◆ **Goal of the exercise**: Transcribe each of the records below exactly, excluding all pictures.

══════════════════════════════

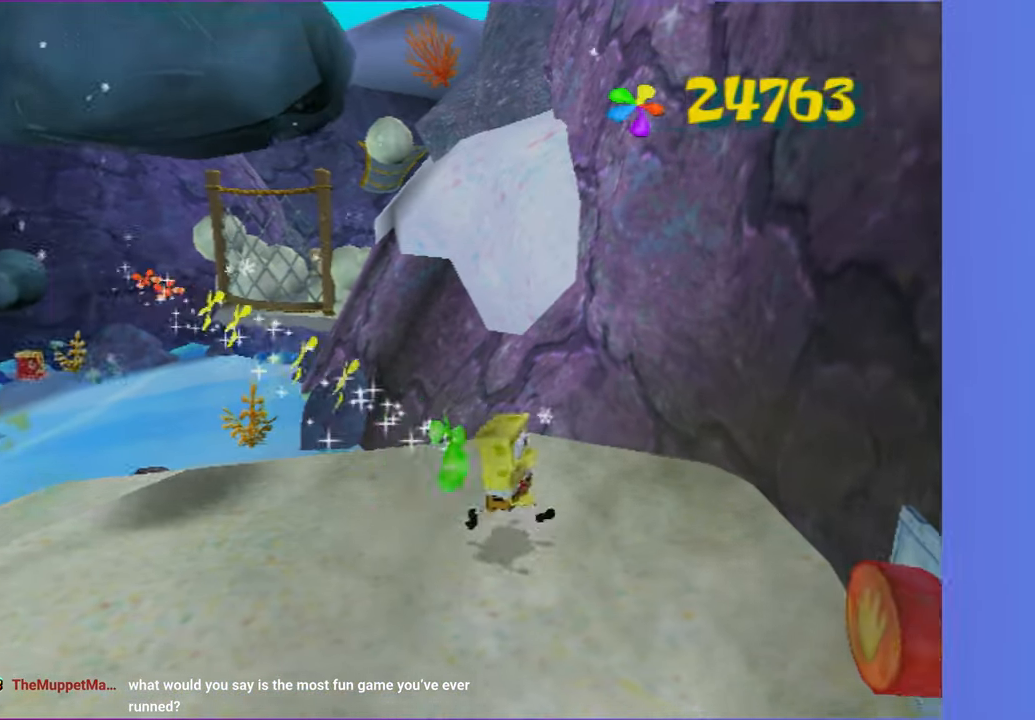
Gameplay with a controller (Xbox layout); each line is a JSON object with the inputs held at the frame after it (dt_ms = milliseconds from this image to that frame). "button_events" lists button changes between this image and that frame as [ms after this image, input, new state], when the widget could be followed in between (sticks are given only as held states). Not read: L3 R3.
{"dt_ms": 500, "buttons": [], "left_stick": "up-left", "right_stick": "down-right"}
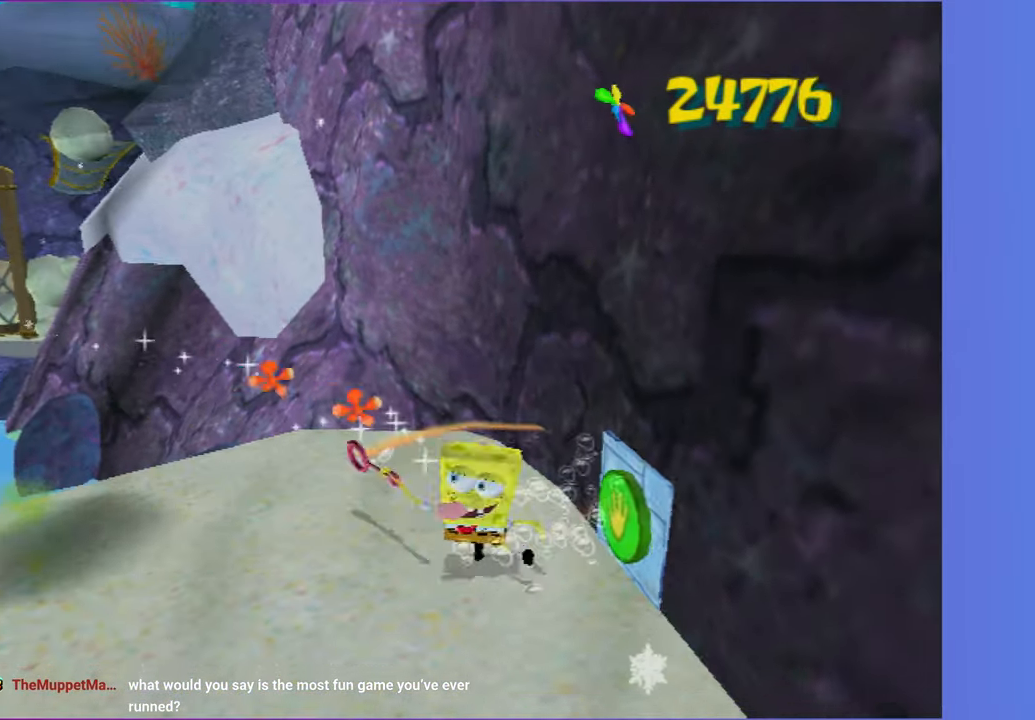
{"dt_ms": 500, "buttons": [], "left_stick": "up", "right_stick": "center"}
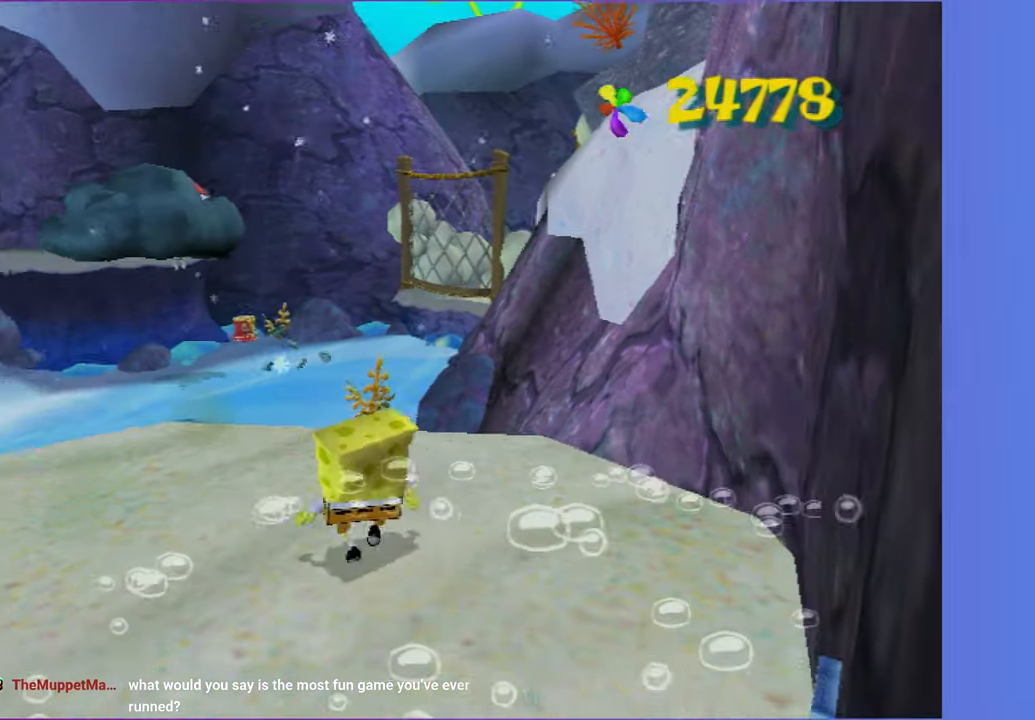
{"dt_ms": 500, "buttons": [], "left_stick": "up", "right_stick": "center", "button_events": [[250, "A", "down"], [400, "A", "up"]]}
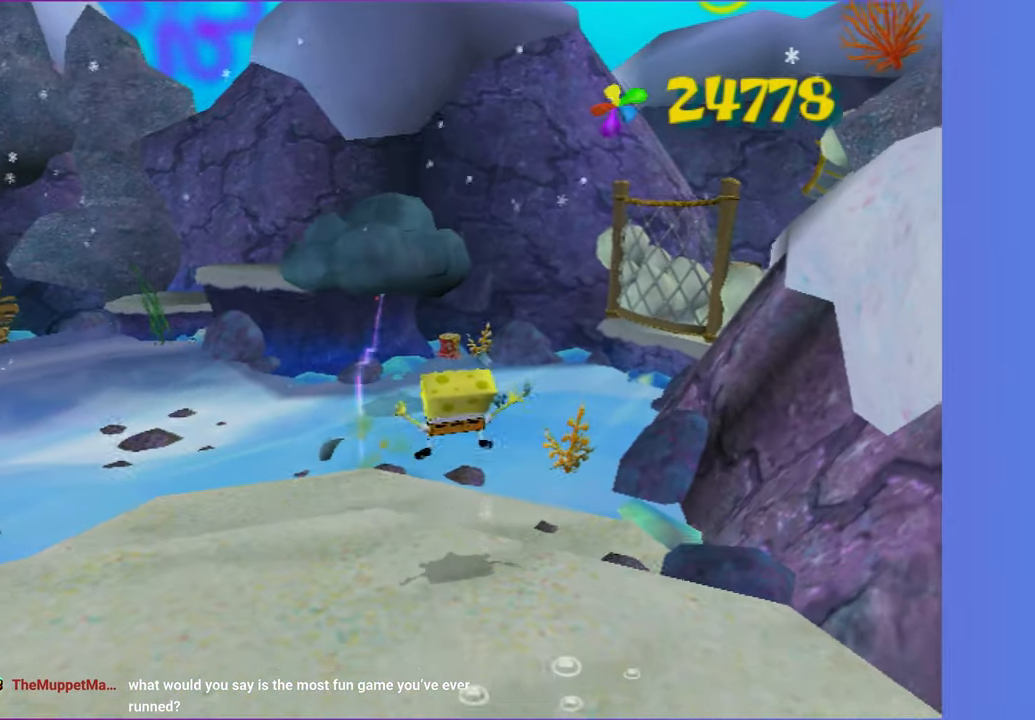
{"dt_ms": 500, "buttons": [], "left_stick": "up", "right_stick": "center", "button_events": []}
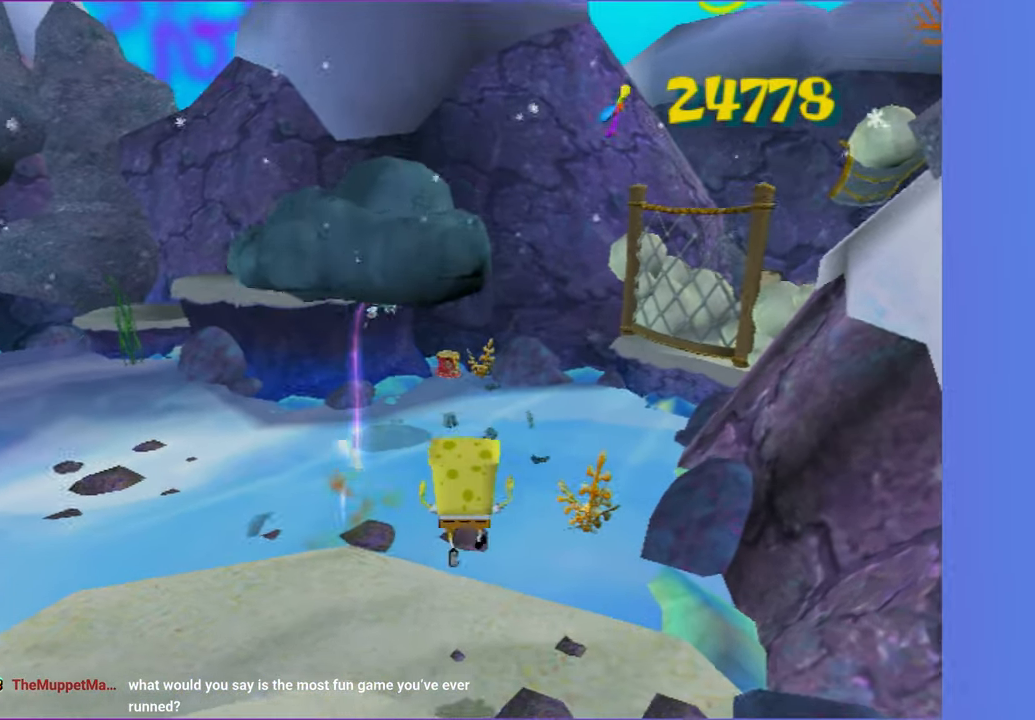
{"dt_ms": 500, "buttons": [], "left_stick": "up", "right_stick": "center", "button_events": [[367, "A", "down"], [500, "A", "up"]]}
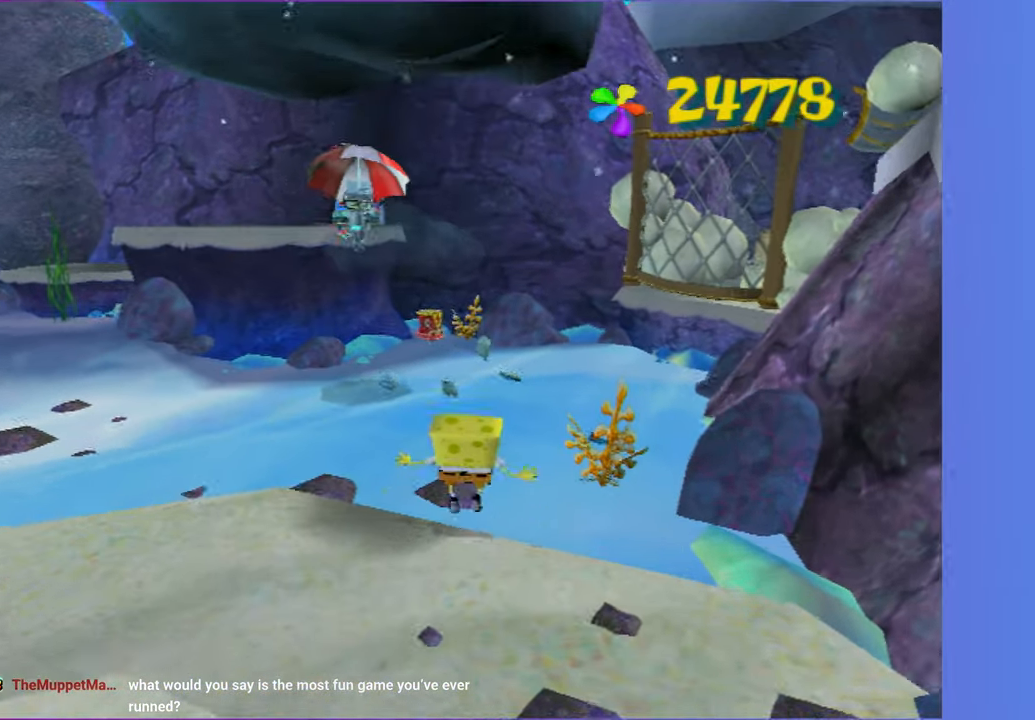
{"dt_ms": 500, "buttons": [], "left_stick": "up", "right_stick": "center", "button_events": []}
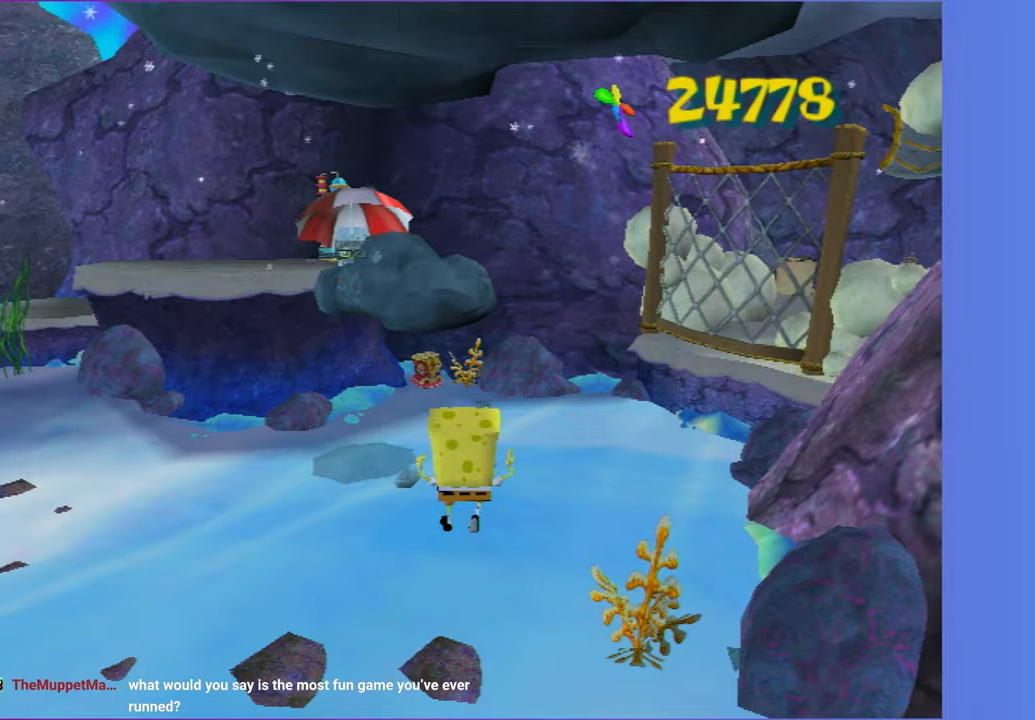
{"dt_ms": 500, "buttons": [], "left_stick": "up", "right_stick": "center", "button_events": []}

══════════════════════════════

◆ **Solution to this task**:
Gameplay with a controller (Xbox layout); each line is a JSON object with the inputs held at the frame after it (dt_ms = milliseconds from this image to that frame). "button_events" lists button changes between this image and that frame as [ms after this image, input, new state], when the widget could be followed in between (sticks are given only as held states). Not read: L3 R3.
{"dt_ms": 500, "buttons": [], "left_stick": "up-left", "right_stick": "down-right"}
{"dt_ms": 500, "buttons": [], "left_stick": "up", "right_stick": "center"}
{"dt_ms": 500, "buttons": [], "left_stick": "up", "right_stick": "center", "button_events": [[250, "A", "down"], [400, "A", "up"]]}
{"dt_ms": 500, "buttons": [], "left_stick": "up", "right_stick": "center", "button_events": []}
{"dt_ms": 500, "buttons": [], "left_stick": "up", "right_stick": "center", "button_events": [[367, "A", "down"], [500, "A", "up"]]}
{"dt_ms": 500, "buttons": [], "left_stick": "up", "right_stick": "center", "button_events": []}
{"dt_ms": 500, "buttons": [], "left_stick": "up", "right_stick": "center", "button_events": []}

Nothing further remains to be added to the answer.